■ Task details:
Pull out every line below that contains the string "scientific" and copy each one. Case counts, so only an identical match qualifies.

>>

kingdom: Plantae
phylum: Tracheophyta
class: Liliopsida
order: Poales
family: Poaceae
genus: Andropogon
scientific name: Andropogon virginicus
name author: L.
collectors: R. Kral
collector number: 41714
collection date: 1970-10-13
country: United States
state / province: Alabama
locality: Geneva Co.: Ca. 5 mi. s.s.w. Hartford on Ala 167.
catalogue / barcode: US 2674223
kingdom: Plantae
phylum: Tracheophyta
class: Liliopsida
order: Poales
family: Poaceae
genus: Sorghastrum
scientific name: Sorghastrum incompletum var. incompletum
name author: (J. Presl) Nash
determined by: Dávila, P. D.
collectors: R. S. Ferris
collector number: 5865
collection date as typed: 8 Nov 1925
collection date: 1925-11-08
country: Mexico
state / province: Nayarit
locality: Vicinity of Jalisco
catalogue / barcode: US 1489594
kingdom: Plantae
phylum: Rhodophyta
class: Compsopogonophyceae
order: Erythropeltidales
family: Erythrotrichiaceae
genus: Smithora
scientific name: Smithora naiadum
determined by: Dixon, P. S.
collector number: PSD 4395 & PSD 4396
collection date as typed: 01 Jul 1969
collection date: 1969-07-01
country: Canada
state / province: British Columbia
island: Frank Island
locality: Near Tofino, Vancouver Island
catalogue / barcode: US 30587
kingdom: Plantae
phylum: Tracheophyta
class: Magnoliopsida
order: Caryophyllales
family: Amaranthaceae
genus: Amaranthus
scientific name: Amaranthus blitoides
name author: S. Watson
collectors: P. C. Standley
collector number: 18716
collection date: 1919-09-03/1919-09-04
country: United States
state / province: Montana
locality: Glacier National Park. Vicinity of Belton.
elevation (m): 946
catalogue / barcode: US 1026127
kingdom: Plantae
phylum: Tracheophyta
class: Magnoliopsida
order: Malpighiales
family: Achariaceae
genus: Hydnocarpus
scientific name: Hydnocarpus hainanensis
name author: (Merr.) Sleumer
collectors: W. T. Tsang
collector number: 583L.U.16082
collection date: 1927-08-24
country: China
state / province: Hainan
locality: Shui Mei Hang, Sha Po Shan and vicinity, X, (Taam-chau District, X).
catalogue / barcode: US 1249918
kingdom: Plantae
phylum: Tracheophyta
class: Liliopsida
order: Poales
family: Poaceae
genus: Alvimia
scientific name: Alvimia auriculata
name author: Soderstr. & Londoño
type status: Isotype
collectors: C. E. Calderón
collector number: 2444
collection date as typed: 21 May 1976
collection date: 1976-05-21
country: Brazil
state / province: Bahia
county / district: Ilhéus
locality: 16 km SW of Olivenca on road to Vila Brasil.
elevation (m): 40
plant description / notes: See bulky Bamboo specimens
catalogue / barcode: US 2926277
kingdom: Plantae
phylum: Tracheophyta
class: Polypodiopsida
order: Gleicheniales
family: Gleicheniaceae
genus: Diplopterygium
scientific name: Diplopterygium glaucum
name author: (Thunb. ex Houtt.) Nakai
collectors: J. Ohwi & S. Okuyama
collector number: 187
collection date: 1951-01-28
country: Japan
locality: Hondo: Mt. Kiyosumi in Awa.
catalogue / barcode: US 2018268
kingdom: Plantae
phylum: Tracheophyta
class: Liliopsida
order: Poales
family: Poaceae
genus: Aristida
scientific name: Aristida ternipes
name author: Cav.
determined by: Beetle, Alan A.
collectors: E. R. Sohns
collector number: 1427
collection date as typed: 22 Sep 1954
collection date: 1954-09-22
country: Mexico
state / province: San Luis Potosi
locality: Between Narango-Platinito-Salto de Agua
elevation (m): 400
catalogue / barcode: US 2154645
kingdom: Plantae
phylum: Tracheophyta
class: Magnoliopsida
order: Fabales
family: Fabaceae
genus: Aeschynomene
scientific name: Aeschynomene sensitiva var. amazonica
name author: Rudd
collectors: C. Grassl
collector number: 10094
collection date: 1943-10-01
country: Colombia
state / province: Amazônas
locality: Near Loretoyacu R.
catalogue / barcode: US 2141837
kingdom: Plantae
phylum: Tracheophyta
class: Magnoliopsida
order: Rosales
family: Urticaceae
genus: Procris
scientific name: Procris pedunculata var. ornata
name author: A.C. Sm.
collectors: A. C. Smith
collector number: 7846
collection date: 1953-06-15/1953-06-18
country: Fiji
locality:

<<

■ Result below:
scientific name: Andropogon virginicus
scientific name: Sorghastrum incompletum var. incompletum
scientific name: Smithora naiadum
scientific name: Amaranthus blitoides
scientific name: Hydnocarpus hainanensis
scientific name: Alvimia auriculata
scientific name: Diplopterygium glaucum
scientific name: Aristida ternipes
scientific name: Aeschynomene sensitiva var. amazonica
scientific name: Procris pedunculata var. ornata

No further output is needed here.